Neuron SDK Compatibility Notes

Neuron SDK Version Management
  • Trainium2/Inferentia2 require AWS Neuron SDK 2.x or later
  • vLLM's Neuron backend requires separate installation: pip install vllm[neuron]
  • Not all Llama 4 models are validated on Neuron — check official compatibility list
  • FP8 quantization is only supported in GPU scenarios (Maverick)

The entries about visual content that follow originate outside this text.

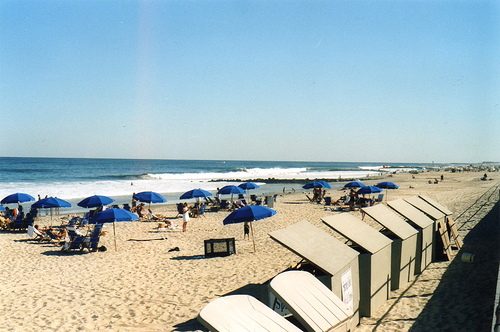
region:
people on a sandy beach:
[7, 166, 492, 326]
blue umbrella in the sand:
[216, 200, 277, 256]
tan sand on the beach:
[12, 265, 182, 316]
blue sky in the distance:
[5, 6, 486, 106]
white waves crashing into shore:
[10, 175, 212, 190]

Cost Optimization Strategies

  1. Spot Instance Utilization: 50-70% cost savings for batch inference workloads (when interruption is acceptable)
  2. EC2 Capacity Blocks: Secure stable availability through reserved allocation for Trainium2 instances
  3. Auto-scaling: GPU metric-based scaling with Karpenter + KEDA (details: GPU Resource Management)
  4. Model Quantization: Reduce memory usage and improve throughput with FP8/INT8 quantization

References

Data Reliability Notice

The figures in this benchmark are estimates based on specifications and benchmark data published by Meta, AWS, NVIDIA, and the vLLM project. Actual performance may vary depending on workload characteristics, input length, batch size, and model configuration. We recommend benchmarking in your actual environment before production deployment.